# TASK:
Number of lines below with "green": work it out and reply with that number only.

>>>>

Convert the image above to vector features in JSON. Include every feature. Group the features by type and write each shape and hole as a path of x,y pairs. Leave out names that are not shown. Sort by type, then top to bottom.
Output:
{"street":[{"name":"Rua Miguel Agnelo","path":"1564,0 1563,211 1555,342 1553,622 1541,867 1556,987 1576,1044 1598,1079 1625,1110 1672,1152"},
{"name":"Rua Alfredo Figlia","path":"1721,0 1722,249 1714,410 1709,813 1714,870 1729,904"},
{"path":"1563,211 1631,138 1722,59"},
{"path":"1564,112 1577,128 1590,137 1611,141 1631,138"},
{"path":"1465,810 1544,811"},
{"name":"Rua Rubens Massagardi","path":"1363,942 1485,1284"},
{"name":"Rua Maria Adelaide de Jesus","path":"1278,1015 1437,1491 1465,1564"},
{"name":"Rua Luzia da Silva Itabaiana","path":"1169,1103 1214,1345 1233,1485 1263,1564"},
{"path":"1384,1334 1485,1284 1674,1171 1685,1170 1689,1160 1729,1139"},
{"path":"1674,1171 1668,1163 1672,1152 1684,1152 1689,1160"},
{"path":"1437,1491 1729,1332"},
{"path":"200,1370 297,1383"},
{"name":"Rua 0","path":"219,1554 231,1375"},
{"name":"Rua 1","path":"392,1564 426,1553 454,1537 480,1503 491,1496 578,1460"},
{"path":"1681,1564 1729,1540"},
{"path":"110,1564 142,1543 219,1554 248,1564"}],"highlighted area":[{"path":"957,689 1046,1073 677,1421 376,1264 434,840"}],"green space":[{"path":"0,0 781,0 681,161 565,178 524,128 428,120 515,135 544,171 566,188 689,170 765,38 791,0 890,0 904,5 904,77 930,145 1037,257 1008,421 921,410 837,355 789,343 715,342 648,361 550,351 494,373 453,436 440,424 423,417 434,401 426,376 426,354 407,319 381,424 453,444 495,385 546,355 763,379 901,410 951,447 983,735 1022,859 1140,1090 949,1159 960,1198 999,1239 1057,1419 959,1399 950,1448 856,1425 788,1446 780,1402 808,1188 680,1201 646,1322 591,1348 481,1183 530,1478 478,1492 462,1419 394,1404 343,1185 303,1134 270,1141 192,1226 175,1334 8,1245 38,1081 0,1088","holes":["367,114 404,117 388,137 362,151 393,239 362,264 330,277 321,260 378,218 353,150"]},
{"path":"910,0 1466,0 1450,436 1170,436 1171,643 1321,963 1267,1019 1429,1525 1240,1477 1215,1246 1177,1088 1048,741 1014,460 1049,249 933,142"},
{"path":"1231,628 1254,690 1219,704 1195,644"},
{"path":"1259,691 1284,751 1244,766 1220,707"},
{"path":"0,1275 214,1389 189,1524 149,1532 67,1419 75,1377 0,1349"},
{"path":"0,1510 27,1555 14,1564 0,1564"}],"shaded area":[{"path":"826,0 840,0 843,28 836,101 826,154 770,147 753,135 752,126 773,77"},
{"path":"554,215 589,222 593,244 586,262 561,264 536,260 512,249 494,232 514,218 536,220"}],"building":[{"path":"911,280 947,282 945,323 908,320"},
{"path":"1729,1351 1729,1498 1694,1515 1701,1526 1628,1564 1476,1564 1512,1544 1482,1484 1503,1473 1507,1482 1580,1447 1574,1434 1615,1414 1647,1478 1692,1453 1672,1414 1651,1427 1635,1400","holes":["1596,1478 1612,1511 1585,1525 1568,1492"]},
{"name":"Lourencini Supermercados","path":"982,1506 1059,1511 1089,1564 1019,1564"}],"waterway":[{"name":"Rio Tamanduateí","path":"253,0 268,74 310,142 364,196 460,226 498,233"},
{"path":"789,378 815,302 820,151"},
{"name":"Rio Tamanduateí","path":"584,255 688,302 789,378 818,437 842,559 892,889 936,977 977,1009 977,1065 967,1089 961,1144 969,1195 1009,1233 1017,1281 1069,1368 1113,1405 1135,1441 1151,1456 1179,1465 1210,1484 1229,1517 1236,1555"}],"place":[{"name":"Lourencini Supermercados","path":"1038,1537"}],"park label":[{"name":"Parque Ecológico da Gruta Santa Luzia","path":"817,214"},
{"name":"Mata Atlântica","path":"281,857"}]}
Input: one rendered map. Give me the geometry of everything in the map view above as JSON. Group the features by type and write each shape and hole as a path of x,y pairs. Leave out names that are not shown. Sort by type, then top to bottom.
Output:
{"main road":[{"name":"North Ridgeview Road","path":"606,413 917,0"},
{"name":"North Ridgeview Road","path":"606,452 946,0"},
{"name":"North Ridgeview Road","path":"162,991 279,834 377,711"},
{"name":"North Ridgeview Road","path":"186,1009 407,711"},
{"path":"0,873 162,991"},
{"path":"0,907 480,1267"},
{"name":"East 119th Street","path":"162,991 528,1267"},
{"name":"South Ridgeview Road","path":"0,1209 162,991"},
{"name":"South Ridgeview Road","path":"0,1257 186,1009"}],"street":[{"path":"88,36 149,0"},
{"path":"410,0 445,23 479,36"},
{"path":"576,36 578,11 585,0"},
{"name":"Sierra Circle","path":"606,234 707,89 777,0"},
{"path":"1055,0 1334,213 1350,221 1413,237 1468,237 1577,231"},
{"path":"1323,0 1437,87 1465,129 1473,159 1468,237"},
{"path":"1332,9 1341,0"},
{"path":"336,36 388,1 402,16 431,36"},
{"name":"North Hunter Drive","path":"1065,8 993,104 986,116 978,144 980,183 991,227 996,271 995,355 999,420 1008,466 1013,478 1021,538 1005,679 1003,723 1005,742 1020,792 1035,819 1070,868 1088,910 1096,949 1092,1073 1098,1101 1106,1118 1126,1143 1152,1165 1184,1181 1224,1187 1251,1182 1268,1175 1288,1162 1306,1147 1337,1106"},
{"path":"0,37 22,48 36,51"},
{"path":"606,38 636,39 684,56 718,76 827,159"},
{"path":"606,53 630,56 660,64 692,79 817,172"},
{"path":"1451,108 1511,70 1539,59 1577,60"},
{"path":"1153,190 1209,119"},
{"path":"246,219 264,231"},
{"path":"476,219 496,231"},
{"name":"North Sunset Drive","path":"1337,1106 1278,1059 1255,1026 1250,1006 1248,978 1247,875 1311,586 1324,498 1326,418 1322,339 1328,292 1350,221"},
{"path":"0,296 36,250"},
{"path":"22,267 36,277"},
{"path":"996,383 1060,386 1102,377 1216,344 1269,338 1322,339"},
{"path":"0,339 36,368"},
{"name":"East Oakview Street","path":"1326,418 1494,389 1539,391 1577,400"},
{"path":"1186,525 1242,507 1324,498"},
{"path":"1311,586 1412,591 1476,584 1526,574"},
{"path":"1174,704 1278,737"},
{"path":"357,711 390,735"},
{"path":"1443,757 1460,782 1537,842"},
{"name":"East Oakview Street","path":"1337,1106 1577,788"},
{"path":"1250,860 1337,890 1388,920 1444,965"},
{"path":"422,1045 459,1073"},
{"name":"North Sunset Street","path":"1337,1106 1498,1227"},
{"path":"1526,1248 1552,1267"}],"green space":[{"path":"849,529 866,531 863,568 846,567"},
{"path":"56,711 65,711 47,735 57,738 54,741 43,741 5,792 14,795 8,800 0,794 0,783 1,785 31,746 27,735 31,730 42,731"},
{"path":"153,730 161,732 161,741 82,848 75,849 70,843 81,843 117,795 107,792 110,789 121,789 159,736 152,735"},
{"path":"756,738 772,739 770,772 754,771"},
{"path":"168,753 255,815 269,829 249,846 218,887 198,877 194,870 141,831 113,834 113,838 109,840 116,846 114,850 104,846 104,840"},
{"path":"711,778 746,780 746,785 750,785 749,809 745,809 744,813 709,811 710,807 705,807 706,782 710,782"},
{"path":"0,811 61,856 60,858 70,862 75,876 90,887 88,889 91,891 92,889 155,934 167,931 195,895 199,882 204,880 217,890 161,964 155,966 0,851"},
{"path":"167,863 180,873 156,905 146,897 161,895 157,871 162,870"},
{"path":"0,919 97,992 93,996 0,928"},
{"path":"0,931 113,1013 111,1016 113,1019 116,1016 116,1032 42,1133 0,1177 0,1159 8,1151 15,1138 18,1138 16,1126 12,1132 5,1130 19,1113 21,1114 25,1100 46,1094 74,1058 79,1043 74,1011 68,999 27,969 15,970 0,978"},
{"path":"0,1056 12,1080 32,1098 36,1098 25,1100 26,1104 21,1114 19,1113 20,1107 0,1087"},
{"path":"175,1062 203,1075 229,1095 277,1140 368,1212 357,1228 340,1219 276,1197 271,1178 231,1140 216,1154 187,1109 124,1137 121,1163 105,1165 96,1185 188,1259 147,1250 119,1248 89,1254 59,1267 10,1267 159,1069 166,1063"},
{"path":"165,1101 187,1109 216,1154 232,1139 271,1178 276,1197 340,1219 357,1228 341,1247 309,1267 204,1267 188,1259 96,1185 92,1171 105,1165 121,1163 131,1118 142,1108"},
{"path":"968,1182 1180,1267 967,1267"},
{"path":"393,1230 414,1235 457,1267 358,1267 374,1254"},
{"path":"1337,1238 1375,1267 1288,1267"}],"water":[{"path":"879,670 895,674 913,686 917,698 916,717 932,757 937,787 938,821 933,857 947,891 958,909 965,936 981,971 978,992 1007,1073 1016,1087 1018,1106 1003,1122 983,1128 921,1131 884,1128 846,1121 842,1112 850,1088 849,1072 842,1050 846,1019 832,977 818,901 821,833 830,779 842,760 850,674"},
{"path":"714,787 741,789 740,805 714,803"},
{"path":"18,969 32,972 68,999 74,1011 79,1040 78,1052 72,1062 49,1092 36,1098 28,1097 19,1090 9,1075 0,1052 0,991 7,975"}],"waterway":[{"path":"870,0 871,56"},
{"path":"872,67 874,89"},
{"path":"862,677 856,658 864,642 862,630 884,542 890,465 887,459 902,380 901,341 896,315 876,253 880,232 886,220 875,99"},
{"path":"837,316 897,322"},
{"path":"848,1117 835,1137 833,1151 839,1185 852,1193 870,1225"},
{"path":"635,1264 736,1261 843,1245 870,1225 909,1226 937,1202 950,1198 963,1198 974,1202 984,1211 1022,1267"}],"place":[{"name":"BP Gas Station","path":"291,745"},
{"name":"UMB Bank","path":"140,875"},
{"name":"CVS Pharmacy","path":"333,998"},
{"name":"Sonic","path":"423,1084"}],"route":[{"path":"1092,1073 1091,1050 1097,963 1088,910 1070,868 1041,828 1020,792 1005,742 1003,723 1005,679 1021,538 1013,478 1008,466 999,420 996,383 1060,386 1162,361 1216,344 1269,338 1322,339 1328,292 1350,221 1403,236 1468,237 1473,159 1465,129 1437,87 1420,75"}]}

<<<<

# RESPONSE TO THE TASK:
2